Consequences have been terrible. Today, an entire industry stands on the verge of extinction.
Le’s start with stock performance:
At last Friday’s closing, Google was worth $390bn, the New York Times Company $1.85bn, Gannett $7.62bn (82 dailies and 480 non-dailies, TV stations, digital media properties, etc.) and McClatchy $392m (multiples dailies, digital services…)
In 2003, Google was minuscule compared to the newspaper industry:
Between 2003 and 2013, Google revenue grew by 60x. In the meantime, according to Newspapers Association of America data, the total revenue of the US newspaper industry shrank by 34%. While sales (newsstand and subscriptions) remain steady at $11bn in current dollars, print advertising revenue plunged by 61%.
For the newspaper industry, the share digital advertising, despite growing by 180%, remained way too small: it only grew from 2.6% to 14.5% and was therefore unable to offset the loss in print ads.
The split in valuation and revenue, inevitably reflected on investors perception in terms of funding :
In the chart above, Flipboard’s huge funding (and an undisclosed but tiny ad revenue), was used mostly to grab market share and eliminate competition. Flipboard did both, swallowing Zite (a far better product, in my view) for a reported $60m, i.e. $9 per user (the seller, CNN, achieved a good upside, while, regrettably, it had been unable to build upon Zite). The Huffington Post was acquired by AOL for $315m in 2011, an amount seen as ridiculous at the time, but consistent with today’s valuation of similar properties. In the newspaper segment, The Washington Post was acquired last year by Jeff Bezos for $250m; Le Monde was acquired by a triumvirate of investors led by telecom magnate Xavier Niel for $110m on 2010; and the Boston Globe was sold by The NYT for $70m when the Times purchased it for… $1.1bn in 1993.

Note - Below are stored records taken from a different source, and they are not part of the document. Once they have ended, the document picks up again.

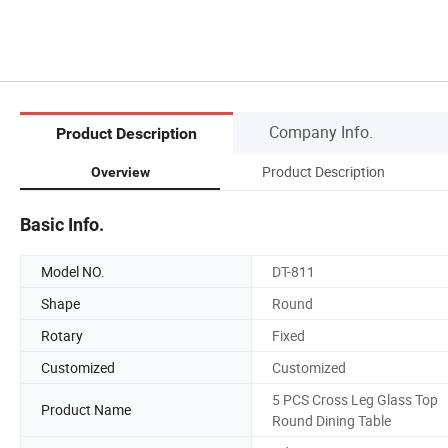
Company Info.
Product Description
Product Description
Overview
Basic Info.
Model NO.
DT-811
Shape
Round
Rotary
Fixed
Customized
Customized
5 PCS Cross Leg Glass Top
Product Name
Round Dining Table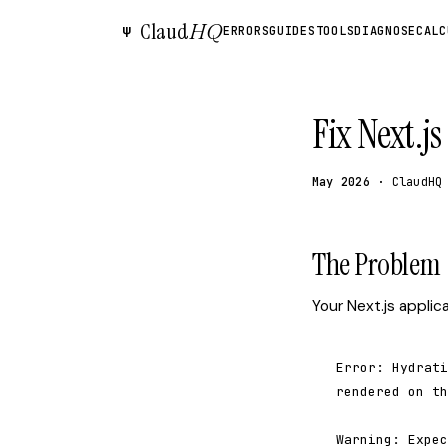
Claud
HQ
Ψ
ERRORS
GUIDES
TOOLS
DIAGNOSE
CALC
Fix Next.j
May 2026
· ClaudHQ
The Problem
Your Next.js applic
Error: Hydrati
rendered on th
Warning: Expec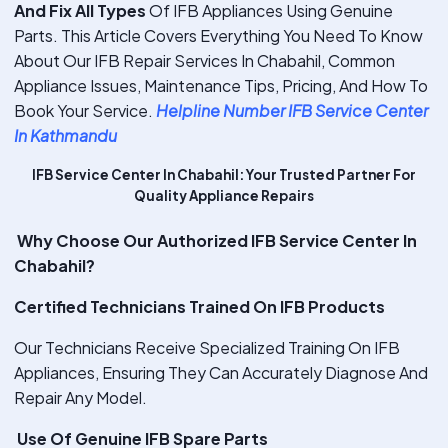
And Fix All Types
Of IFB Appliances Using Genuine
Parts. This Article Covers Everything You Need To Know
About Our IFB Repair Services In Chabahil, Common
Appliance Issues, Maintenance Tips, Pricing, And How To
Book Your Service.
Helpline Number IFB Service Center
In Kathmandu
IFB Service Center In Chabahil: Your Trusted Partner For
Quality Appliance Repairs
Why Choose Our Authorized IFB Service Center In
Chabahil?
Certified Technicians Trained On IFB Products
Our Technicians Receive Specialized Training On IFB
Appliances, Ensuring They Can Accurately Diagnose And
Repair Any Model.
Use Of Genuine IFB Spare Parts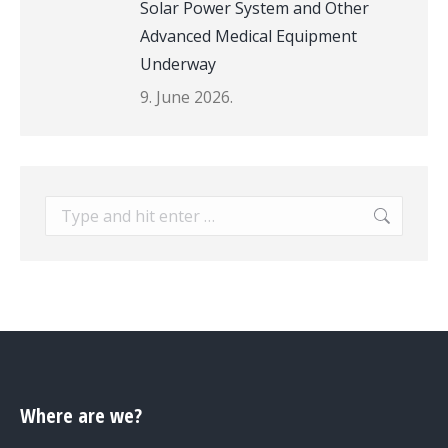
Solar Power System and Other
Advanced Medical Equipment
Underway
9. June 2026.
Search:
Where are we?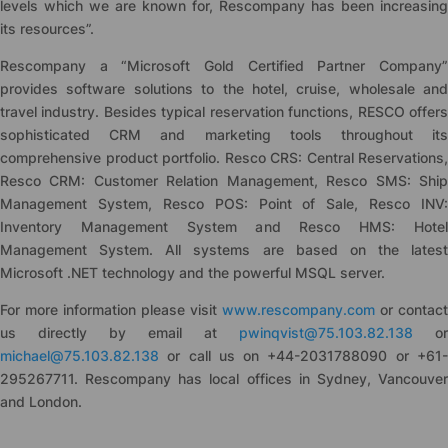
levels which we are known for, Rescompany has been increasing
its resources”.
Rescompany a “Microsoft Gold Certified Partner Company”
provides software solutions to the hotel, cruise, wholesale and
travel industry. Besides typical reservation functions, RESCO offers
sophisticated CRM and marketing tools throughout its
comprehensive product portfolio. Resco CRS: Central Reservations,
Resco CRM: Customer Relation Management, Resco SMS: Ship
Management System, Resco POS: Point of Sale, Resco INV:
Inventory Management System and Resco HMS: Hotel
Management System. All systems are based on the latest
Microsoft .NET technology and the powerful MSQL server.
For more information please visit
www.rescompany.com
or contact
us directly by email at
pwinqvist@75.103.82.138
or
michael@75.103.82.138
or call us on +44-2031788090 or +61-
295267711. Rescompany has local offices in Sydney, Vancouver
and London.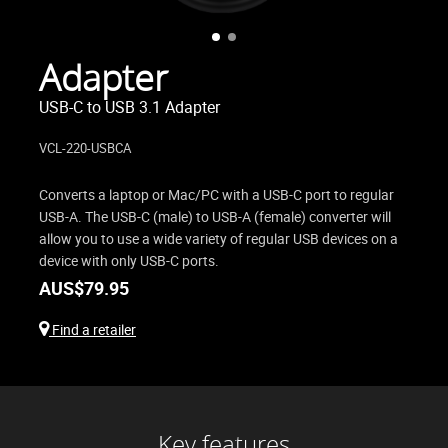
Adapter
USB-C to USB 3.1 Adapter
VCL-220-USBCA
Converts a laptop or Mac/PC with a USB-C port to regular
USB-A. The USB-C (male) to USB-A (female) converter will
allow you to use a wide variety of regular USB devices on a
device with only USB-C ports.
AUS$
79.95
Find a retailer
Key features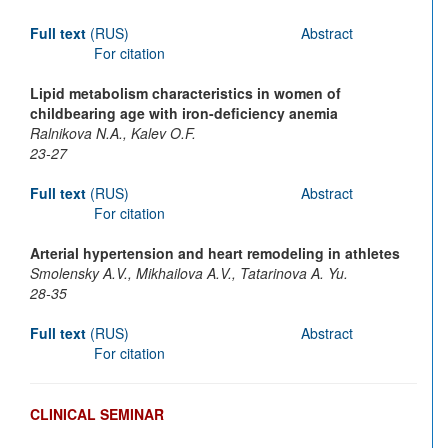
Full text
(RUS)
Abstract
For citation
Lipid metabolism characteristics in women of
childbearing age with iron-deficiency anemia
Ralnikova N.A., Kalev O.F.
23-27
Full text
(RUS)
Abstract
For citation
Arterial hypertension and heart remodeling in athletes
Smolensky A.V., Mikhailova A.V., Tatarinova A. Yu.
28-35
Full text
(RUS)
Abstract
For citation
CLINICAL SEMINAR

For the newspaper industry, the only consolation is the reader’s residual value when compared to high audience but low yield digital pure players:
In the chart above, Vox Media’s reader value differs widely: Google Analytics grants it 80 million unique visitors per month; Quantcast says 65 million; and ComScore sees 30 million – such discrepancies are frequent, a part of the internet’s charm. As for Le Monde, thanks to the restoration of its P&L (even if its finances seem a little too good to be true), it’s fair to say its reader’s value could be much more than €7, a number based on the 2010 price tag and a combined audience of 14.9m viewers. These numbers include duplicated audiences of 8.8m in print, 7.9m for the fixed web and 3.2m on mobile (source Audipresse One Global, July 2014).
The reader value gap between between digital players and legacy platforms also raises the question of investment attractiveness. Why does VC money only flocks to new, but low yield digital media?